##### SOURCE EXTRACT
Law and Medicine: November

By Dainius A. Drukteinis, M.D., J.D.

“The only real mistake is the one from which we learn nothing.”
– John Powell


Timing in the Emergency Department

From a patient care standpoint, as well as a liability standpoint, the timing of interventions in the Emergency Department is often crucial. In medical malpractice cases, plaintiff’s attorneys highlight unduly long periods of time for critical treatment, and juries may be unsympathetic to prolonged delays. In an Emergency Department bursting with patients, the allocation of time is one of the greatest challenges for the emergency medicine physician.
##########
▶ **EXERCISES**:
• a. In the article on timing in the Emergency Department, what do plaintiff's attorneys highlight in medical malpractice cases?
• b. Carry on the article about Emergency Department timing, starting after its last sentence.
##### RECORDED INFORMATION
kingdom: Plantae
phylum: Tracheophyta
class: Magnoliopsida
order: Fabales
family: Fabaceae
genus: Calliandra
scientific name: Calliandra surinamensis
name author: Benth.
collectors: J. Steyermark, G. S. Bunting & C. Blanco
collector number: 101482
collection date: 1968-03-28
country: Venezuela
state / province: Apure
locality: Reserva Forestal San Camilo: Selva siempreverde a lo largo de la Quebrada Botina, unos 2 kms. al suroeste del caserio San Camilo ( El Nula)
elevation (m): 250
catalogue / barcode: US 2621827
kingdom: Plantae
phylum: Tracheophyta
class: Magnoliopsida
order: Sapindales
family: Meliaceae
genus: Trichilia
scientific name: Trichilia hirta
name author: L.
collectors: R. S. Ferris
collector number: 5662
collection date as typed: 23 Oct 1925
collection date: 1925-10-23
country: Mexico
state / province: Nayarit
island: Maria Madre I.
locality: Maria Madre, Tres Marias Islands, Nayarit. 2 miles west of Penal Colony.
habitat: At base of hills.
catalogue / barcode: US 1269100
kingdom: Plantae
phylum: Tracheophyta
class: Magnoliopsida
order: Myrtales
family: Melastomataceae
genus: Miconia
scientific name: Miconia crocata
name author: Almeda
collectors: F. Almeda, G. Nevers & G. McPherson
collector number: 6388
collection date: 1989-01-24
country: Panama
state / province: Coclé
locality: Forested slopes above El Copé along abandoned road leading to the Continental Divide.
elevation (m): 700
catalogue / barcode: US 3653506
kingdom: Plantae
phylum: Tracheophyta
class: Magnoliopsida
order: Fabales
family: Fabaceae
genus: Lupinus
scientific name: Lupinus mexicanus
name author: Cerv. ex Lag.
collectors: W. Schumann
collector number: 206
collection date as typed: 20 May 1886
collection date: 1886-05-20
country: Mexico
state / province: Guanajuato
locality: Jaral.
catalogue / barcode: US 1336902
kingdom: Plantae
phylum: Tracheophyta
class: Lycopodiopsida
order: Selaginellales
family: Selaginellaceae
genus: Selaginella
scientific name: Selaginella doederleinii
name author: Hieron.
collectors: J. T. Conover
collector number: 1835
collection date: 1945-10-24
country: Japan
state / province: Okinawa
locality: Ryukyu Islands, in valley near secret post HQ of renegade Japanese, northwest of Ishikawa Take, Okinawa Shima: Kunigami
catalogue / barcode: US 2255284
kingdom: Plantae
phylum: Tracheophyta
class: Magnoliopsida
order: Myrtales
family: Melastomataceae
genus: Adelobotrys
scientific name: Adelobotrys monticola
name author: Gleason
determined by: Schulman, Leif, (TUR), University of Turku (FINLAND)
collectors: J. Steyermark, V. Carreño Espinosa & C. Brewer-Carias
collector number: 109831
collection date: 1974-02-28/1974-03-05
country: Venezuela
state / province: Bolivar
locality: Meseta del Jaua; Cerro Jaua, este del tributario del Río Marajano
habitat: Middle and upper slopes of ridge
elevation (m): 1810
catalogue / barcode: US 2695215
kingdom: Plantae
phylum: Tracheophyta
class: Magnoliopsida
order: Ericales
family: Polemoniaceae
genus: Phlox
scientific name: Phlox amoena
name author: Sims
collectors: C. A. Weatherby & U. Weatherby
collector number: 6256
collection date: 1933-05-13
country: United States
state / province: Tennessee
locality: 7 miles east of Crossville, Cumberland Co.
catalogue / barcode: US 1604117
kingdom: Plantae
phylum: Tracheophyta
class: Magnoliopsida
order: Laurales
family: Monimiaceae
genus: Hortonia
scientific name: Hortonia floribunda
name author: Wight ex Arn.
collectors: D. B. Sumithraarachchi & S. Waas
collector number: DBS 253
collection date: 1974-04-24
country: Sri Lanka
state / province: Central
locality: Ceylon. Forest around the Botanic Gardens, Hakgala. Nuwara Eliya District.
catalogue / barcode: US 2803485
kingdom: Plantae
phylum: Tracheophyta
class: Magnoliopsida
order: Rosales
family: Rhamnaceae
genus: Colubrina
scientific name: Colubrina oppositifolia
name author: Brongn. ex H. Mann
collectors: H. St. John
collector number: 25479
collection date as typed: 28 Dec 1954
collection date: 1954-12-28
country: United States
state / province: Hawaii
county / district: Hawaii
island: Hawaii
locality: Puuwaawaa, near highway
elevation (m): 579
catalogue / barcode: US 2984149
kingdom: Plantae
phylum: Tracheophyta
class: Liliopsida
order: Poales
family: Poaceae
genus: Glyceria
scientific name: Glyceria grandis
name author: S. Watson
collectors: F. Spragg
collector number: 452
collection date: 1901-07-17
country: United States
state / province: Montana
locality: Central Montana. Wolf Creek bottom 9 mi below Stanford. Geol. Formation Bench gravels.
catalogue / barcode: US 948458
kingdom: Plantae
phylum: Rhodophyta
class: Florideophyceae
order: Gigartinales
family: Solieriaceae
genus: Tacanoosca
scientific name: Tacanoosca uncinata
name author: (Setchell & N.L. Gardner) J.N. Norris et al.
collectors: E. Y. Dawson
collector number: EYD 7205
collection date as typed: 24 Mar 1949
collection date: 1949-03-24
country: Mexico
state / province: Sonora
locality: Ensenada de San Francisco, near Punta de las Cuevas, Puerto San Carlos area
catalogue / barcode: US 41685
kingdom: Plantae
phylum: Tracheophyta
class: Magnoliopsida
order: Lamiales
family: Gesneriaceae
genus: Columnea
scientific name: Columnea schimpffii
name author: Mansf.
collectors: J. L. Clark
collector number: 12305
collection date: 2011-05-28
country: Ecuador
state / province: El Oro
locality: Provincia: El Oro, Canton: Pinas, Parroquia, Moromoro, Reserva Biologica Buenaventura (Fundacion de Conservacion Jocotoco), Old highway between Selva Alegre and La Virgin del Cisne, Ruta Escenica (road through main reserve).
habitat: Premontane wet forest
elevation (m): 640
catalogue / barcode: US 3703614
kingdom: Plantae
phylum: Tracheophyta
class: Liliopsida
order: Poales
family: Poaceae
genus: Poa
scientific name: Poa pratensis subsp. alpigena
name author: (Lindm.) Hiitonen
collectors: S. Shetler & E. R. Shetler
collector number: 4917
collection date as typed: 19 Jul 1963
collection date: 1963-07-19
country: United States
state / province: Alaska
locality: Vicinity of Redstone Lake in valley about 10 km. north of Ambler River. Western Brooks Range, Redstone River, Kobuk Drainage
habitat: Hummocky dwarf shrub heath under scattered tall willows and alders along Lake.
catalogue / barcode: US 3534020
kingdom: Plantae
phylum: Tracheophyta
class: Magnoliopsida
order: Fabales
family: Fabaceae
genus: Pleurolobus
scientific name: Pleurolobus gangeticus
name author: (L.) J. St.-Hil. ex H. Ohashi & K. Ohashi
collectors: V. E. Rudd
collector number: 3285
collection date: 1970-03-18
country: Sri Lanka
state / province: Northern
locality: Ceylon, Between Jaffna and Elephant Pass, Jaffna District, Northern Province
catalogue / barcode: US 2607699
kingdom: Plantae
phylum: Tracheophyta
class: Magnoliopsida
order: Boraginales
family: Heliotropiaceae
##########
▶ **ANSWERS TO EACH TASK**:
• a. They highlight unduly long periods of time for critical treatment.

• b.
In O’Shea v. State of New York, 2007 N.Y. Misc. LEXIS 386, a patient presented to an Emergency Department having cut off two fingers with a table saw. The injury occurred at 6:30 p.m. The patient was triaged at 7:19 p.m. The emergency medicine physician saw the patient at 7:42 p.m. X-rays were performed at 11:33 p.m. Orthopedics was finally consulted at 1:00 a.m., more than five-and-a-half hours after the patient presented to the Emergency Department. Orthopedics arrived at 1:30 a.m. The wounds were stitched closed by orthopedics at 2:00 a.m. Reimplantation of the saved digits could not be performed within eight hours from the time of injury as an operating room would not have been available that quickly.

An expert witness in the malpractice case testified that eight hours for reimplantation of digits is

…about the upper limit without trying to break records

The emergency medicine physician was found negligent for not contacting orthopedics sooner. Due to this prolonged period of time, among other negligent acts by orthopedics, the patient and his wife were awarded $525,000.00.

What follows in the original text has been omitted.